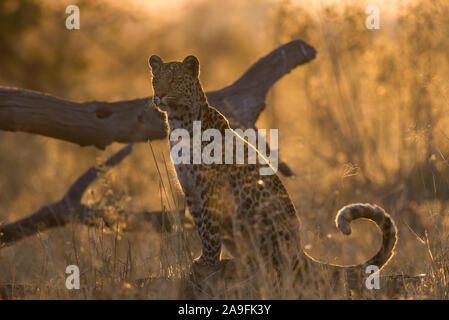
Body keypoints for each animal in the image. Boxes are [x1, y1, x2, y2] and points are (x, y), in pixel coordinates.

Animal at [149, 53, 398, 296]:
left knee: (275, 271)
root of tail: (300, 253)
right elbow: (201, 228)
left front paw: (207, 266)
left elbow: (209, 231)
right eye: (155, 80)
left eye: (173, 80)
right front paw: (203, 262)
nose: (159, 95)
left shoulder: (211, 190)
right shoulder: (191, 190)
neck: (179, 122)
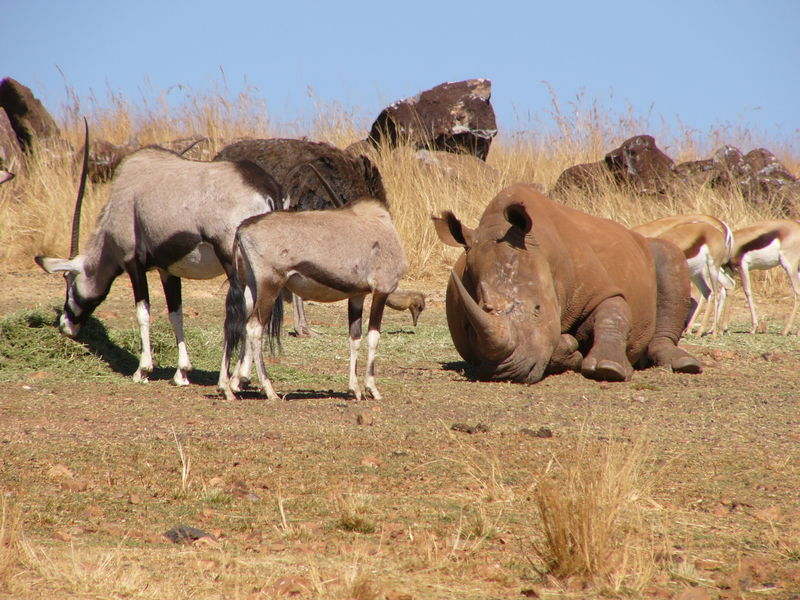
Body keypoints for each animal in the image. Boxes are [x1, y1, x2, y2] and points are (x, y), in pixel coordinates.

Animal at [38, 134, 288, 386]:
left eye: (69, 281)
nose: (66, 326)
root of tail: (266, 187)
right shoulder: (168, 270)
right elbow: (175, 314)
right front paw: (182, 373)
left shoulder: (133, 262)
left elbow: (143, 312)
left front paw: (142, 370)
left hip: (233, 261)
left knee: (247, 306)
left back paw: (238, 377)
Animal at [217, 200, 406, 404]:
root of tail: (243, 228)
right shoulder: (381, 291)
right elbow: (374, 336)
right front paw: (372, 389)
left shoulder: (357, 295)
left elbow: (354, 338)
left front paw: (355, 389)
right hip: (270, 285)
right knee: (254, 327)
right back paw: (270, 391)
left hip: (250, 288)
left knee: (233, 324)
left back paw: (226, 388)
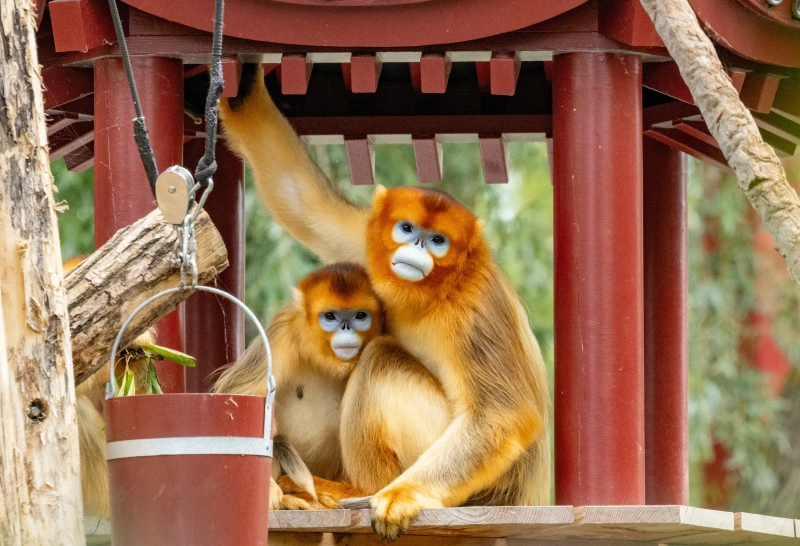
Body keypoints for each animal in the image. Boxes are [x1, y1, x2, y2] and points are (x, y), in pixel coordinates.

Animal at [212, 262, 383, 510]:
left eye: (360, 315)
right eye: (330, 316)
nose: (346, 328)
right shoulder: (283, 330)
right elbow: (240, 394)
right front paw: (267, 489)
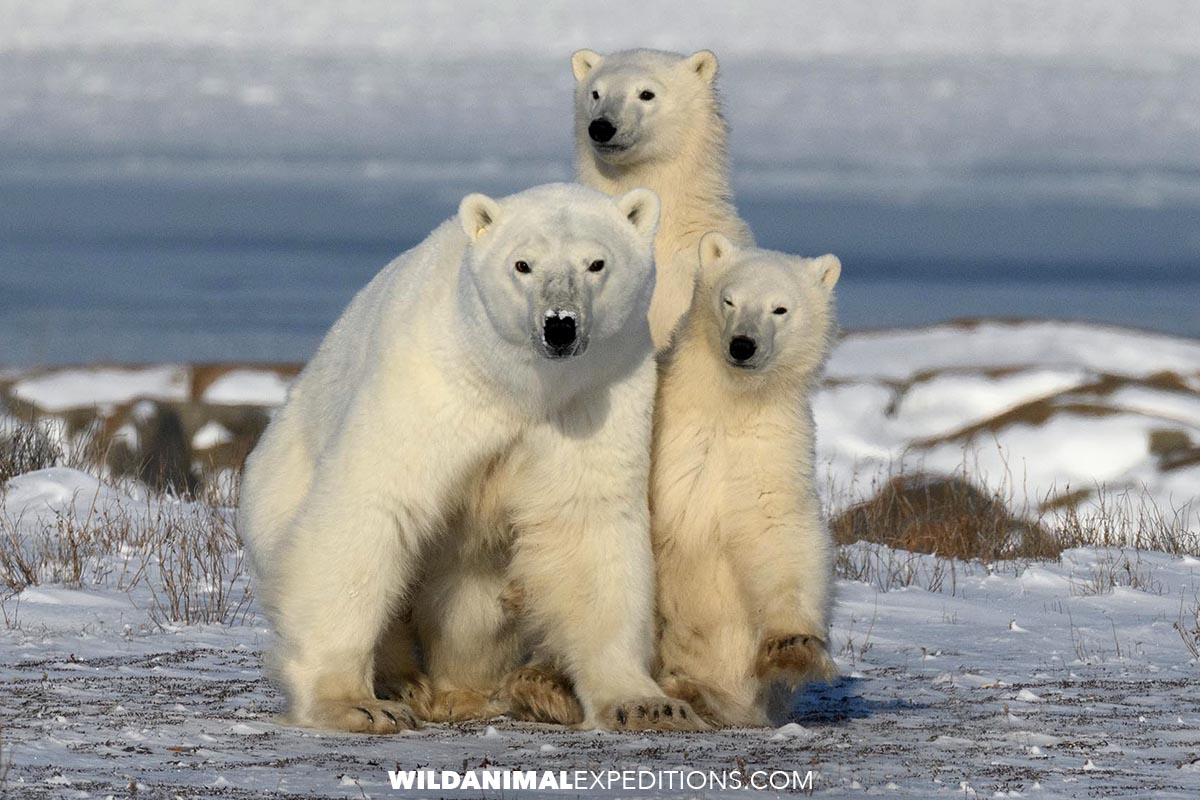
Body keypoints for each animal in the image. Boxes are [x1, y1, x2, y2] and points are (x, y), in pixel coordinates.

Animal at [238, 182, 704, 733]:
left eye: (596, 263)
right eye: (522, 264)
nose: (560, 327)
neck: (516, 386)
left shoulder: (593, 396)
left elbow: (584, 527)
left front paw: (648, 704)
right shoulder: (432, 384)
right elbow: (374, 506)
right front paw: (356, 704)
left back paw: (515, 689)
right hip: (277, 482)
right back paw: (407, 684)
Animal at [652, 233, 842, 727]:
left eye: (780, 308)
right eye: (729, 299)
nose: (742, 345)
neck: (729, 404)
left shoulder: (770, 448)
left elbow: (777, 530)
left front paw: (793, 646)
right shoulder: (668, 439)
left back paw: (697, 693)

━━━

# PROMPT
Go to the line above that has "right knee: (254, 327)" and copy exactly from there down to the line that has "right front paw: (267, 489)", both included. Leave the pictures out.

# RESPONSE BELOW
right knee: (254, 327)
right back paw: (270, 391)
left hip: (250, 288)
left knee: (233, 324)
left back paw: (226, 388)
Body keypoints for each animal in the image. Boxes are [x1, y1, x2, y2] and points are (x, y), in pixel coordinates.

Animal at [212, 262, 383, 510]:
left eye: (360, 315)
right eye: (330, 316)
nose: (346, 328)
right shoulder: (283, 330)
right elbow: (240, 394)
right front paw: (267, 489)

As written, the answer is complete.